For Intel Data Center GPU Max Series

export LD_PRELOAD=${LD_PRELOAD}:${CONDA_PREFIX}/lib/libtcmalloc.so
export SYCL_PI_LEVEL_ZERO_USE_IMMEDIATE_COMMANDLISTS=1
export SYCL_CACHE_PERSISTENT=1
export ENABLE_SDP_FUSION=1

Note: Please note that libtcmalloc.so can be installed by conda install -c conda-forge -y gperftools=2.10.

For Intel iGPU

export SYCL_CACHE_PERSISTENT=1

3.2 Configurations for Windows

For Intel iGPU and Intel Arc™ A-Series Graphics

set SYCL_CACHE_PERSISTENT=1

Note

For the first time that each model runs on Intel iGPU/Intel Arc™ A300-Series or Pro A60, it may take several minutes to compile.

4. Run examples with LangChain

4.1. Example: Streaming Chat

Install LangChain dependencies:

pip install -U langchain langchain-community

In the current directory, run the example with command:

python chat.py -m MODEL_PATH -q QUESTION

Additional Parameters for Configuration:

-m MODEL_PATH: required, path to the model
-q QUESTION: question to ask. Default is What is AI?.

4.2. Example: Retrival Augmented Generation (RAG)

The RAG example (rag.py) shows how to load the input text into vector database, and then use LangChain to build a retrival pipeline.

Install LangChain dependencies:

pip install -U langchain langchain-community langchain-chroma sentence-transformers==3.0.1

In the current directory, run the example with command:

python rag.py -m <path_to_llm_model> -e <path_to_embedding_model> [-q QUESTION] [-i INPUT_PATH]

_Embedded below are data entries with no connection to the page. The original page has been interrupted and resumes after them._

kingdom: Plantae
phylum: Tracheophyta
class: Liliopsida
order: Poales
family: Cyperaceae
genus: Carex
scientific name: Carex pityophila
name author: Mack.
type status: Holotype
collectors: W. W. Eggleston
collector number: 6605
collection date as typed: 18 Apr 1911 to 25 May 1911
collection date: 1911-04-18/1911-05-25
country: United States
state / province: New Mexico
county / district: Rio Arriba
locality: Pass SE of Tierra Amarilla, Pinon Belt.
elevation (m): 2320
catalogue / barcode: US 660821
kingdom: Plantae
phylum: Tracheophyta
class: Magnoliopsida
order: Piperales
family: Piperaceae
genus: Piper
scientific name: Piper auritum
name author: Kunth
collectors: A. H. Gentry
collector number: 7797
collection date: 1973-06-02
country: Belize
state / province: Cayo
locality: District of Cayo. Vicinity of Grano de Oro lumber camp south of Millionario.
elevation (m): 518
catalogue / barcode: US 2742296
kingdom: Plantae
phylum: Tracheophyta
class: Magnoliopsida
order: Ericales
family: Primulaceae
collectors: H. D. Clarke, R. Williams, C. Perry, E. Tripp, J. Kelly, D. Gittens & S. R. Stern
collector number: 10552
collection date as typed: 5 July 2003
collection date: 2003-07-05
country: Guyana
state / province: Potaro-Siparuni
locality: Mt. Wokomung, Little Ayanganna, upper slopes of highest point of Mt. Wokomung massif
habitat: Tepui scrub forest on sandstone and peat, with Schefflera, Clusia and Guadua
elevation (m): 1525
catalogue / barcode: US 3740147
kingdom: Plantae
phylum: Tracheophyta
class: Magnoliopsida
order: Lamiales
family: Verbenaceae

Additional Parameters for Configuration:

-m LLM_MODEL_PATH: required, path to the model.
-e EMBEDDING_MODEL_PATH: required, path to the embedding model.
-q QUESTION: question to ask. Default is What is IPEX-LLM?.
-i INPUT_PATH: path to the input doc.

4.3. Example: Low Bit

The low_bit example (low_bit.py) showcases how to use use LangChain with low_bit optimized model.LangChain By save_low_bit we save the weights of low_bit model into the target folder.

Note

save_low_bit only saves the weights of the model. Users could copy the tokenizer model into the target folder or specify tokenizer_id during initialization.

Install LangChain dependencies:

pip install -U langchain langchain-community

In the current directory, run the example with command:

python low_bit.py -m <path_to_model> -t <path_to_target> [-q <your question>]

Additional Parameters for Configuration:

-m MODEL_PATH: Required, the path to the model
-t TARGET_PATH: Required, the path to save the low_bit model
-q QUESTION: question to ask. Default is What is AI?.